Depuis un peu plus de deux ans, une flotte de bus électriques sillonne les rues de Bangkok. Ce projet privé soutenu par la Suisse permet à la Thaïlande de réduire ses émissions de CO2. En contrepartie, la Confédération reçoit des crédits carbone qui lui permettent d'équilibrer ses émissions.
En dehors de l'opacité de ce système d'échange de quotas d'émissions et des considérations d'ordre éthique, ce projet suscite d'autres critiques. Selon le magazine alémanique "Beobachter", des problèmes de droit du travail s'y seraient produits à plusieurs reprises. Absolute Assembly, l'entreprise thaïlandaise qui fabrique les bus est accusée d'enfreindre les droits syndicaux.
Dirigeants syndicaux licenciés
Pour en savoir plus, le correspondant de SRF en Asie du Sud-Est s'est rendu sur place. Il a rencontré Su à une heure de route de la capitale thaïlandaise. Su n'est pas son vrai nom, il souhaite rester anonyme. Il explique combien il avait mis d'espoir dans le nouveau syndicat qu'il a fondé l'année dernière avec d'autres employés.
Su voulait se faire élire président du syndicat, mais le jour de l'assemblée, c'est le choc: il est convoqué par son supérieur hiérarchique qui lui annonce la rupture de son contrat. L'entreprise lui reproche d'être trop souvent malade, mais selon Su, ce n'est qu'un prétexte. Absolute Assembly aurait voulu se débarrasser de lui. Peu après, un deuxième membre fondateur du nouveau syndicat a été licencié.

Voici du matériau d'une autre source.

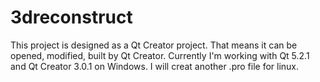 3dreconstruct
=============
This project is designed as a Qt Creator project. That means it can be opened, modified, built by Qt Creator.
Currently I'm working with Qt 5.2.1 and Qt Creator 3.0.1 on Windows. I will creat another .pro file for linux.
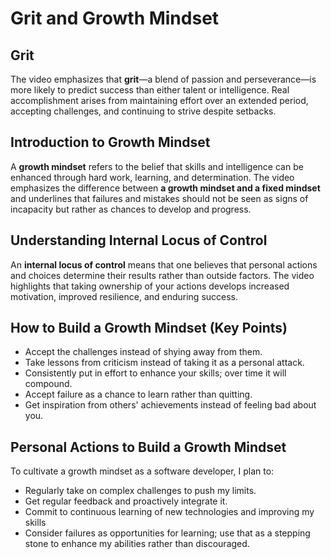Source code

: # Grit and Growth Mindset

## Grit  
The video emphasizes that **grit**—a blend of passion and perseverance—is more likely to predict success than either talent or intelligence. 
Real accomplishment arises from maintaining effort over an extended period, accepting challenges, and continuing to strive despite setbacks. 

## Introduction to Growth Mindset  
A **growth mindset** refers to the belief that skills and intelligence can be enhanced through hard work, learning, and determination. 
The video emphasizes the difference between **a growth mindset and a fixed mindset** and underlines that failures and mistakes should not be seen as signs of incapacity but rather as chances to develop and progress. 

## Understanding Internal Locus of Control  
An **internal locus of control** means that one believes that personal actions and choices determine their results rather than outside factors. 
The video highlights that taking ownership of your actions develops increased motivation, improved resilience, and enduring success. 

## How to Build a Growth Mindset (Key Points)  
- Accept the challenges instead of shying away from them. 
- Take lessons from criticism instead of taking it as a personal attack.
- Consistently put in effort to enhance your skills; over time it will compound. 
- Accept failure as a chance to learn rather than quitting. 
- Get inspiration from others' achievements instead of feeling bad about you. 

## Personal Actions to Build a Growth Mindset  
To cultivate a growth mindset as a software developer, I plan to: 
- Regularly take on complex challenges to push my limits.
- Get regular feedback and proactively integrate it. 
- Commit to continuous learning of new technologies and improving my skills  
- Consider failures as opportunities for learning; use that as a stepping stone to enhance my abilities rather than discouraged.
  
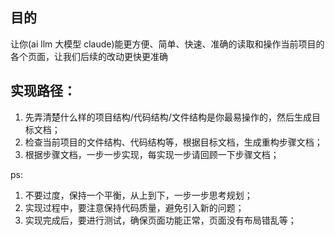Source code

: ## 目的
让你(ai llm 大模型 claude)能更方便、简单、快速、准确的读取和操作当前项目的各个页面，让我们后续的改动更快更准确

## 实现路径：
1. 先弄清楚什么样的项目结构/代码结构/文件结构是你最易操作的，然后生成目标文档；
2. 检查当前项目的文件结构、代码结构等，根据目标文档，生成重构步骤文档；
3. 根据步骤文档，一步一步实现，每实现一步请回顾一下步骤文档；

ps:
1. 不要过度，保持一个平衡，从上到下，一步一步思考规划；
2. 实现过程中，要注意保持代码质量，避免引入新的问题；
3. 实现完成后，要进行测试，确保页面功能正常，页面没有布局错乱等；
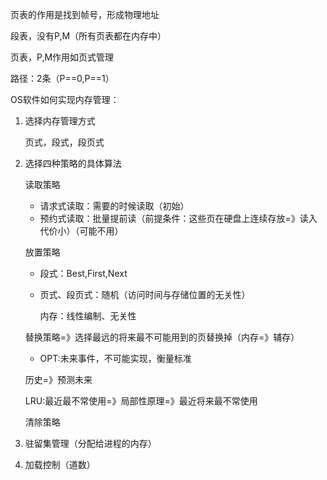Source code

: 页表的作用是找到帧号，形成物理地址

段表，没有P,M（所有页表都在内存中）

页表，P,M作用如页式管理

路径：2条（P==0,P==1）



OS软件如何实现内存管理：

1. 选择内存管理方式

   页式，段式，段页式

2. 选择四种策略的具体算法

   读取策略

   - 请求式读取：需要的时候读取（初始）
   - 预约式读取：批量提前读（前提条件：这些页在硬盘上连续存放=》读入代价小）（可能不用）

   放置策略

   - 段式：Best,First,Next

   - 页式、段页式：随机（访问时间与存储位置的无关性）

     内存：线性编制、无关性

   替换策略=》选择最远的将来最不可能用到的页替换掉（内存=》辅存）

   - OPT:未来事件，不可能实现，衡量标准

   历史=》预测未来

   LRU:最近最不常使用=》局部性原理=》最近将来最不常使用

   清除策略

3. 驻留集管理（分配给进程的内存）
4. 加载控制（道数）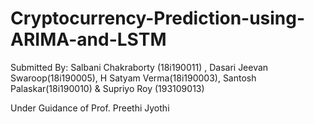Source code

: # Cryptocurrency-Prediction-using-ARIMA-and-LSTM
Submitted By: 
Salbani Chakraborty (18i190011) , Dasari Jeevan Swaroop(18i190005), 
H Satyam Verma(18i190003), Santosh Palaskar(18i190010) & Supriyo Roy (193109013)

Under Guidance of 
Prof. Preethi Jyothi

Responsable au sein du Solidarity Center, une organisation internationale de défense des travailleurs basée aux Etats-Unis, David Welsh se montre déçu: "Au lieu d’accepter des négociations sérieuses, l'entreprise a licencié les dirigeants syndicaux." Les employés se sont vu promettre des avantages sociaux s'ils n'adhèrent pas au syndicat.
Larey Yoopensuk, de l'association syndicale TEAM, est du même avis. Les actions de l'entreprise ont eu un impact négatif sur la croissance du nouveau syndicat. Actuellement, le pouvoir de négociation de ce dernier demeure très faible, par manque de membres. Seuls environ 10% des membres initiaux sont restés dans le syndicat.
L'employeur se défend contre les accusations
Interrogée sur ces accusations, Energy Absolute, la société mère d'Absolute Assembly, affirme respecter la législation thaïlandaise et relève que les droits des employés à adhérer au syndicat ont été préservés. Les deux parties auraient trouvé une solution avantageuse et satisfaisante, selon l'entreprise.
Georg Leutert, de la fédération syndicale internationale IndustriALL, s'inscrit en faux contre cette affirmation. L'année dernière, IndustriALL a contacté la Confédération pour lui demander d'intervenir auprès de l'entreprise thaïlandaise. Celle-ci ne réagit que sous la pression internationale, dit-il.
"Nous constatons malheureusement que les investisseurs internationaux ne prêtent souvent pas attention aux droits des employés et aux droits syndicaux", déplore Georg Leutert. Dans le cadre de l’Accord de Paris sur le climat, ces partenaires étrangers ont pourtant la responsabilité de veiller au respect des normes du travail.
La Confédération va enquêter sur les allégations
L'Office fédéral de l'environnement (OFEV), qui assure la surveillance de ce projet, prend les critiques très au sérieux et va enquêter sur ces allégations, a-t-il indiqué. Si des violations des droits humains devaient être constatées, la Confédération en tirerait les conséquences, qui pourraient aller jusqu'à l'arrêt du soutien helvétique.
Par ailleurs, un contrôle rigoureux est d'ores et déjà prévu. Des auditeurs indépendants se rendent plusieurs fois par an sur place pour évaluer le projet et vérifier si le droit en vigueur est respecté. Les données récoltées sur place sont compilées dans un rapport examiné par des experts suisses et thaïlandais.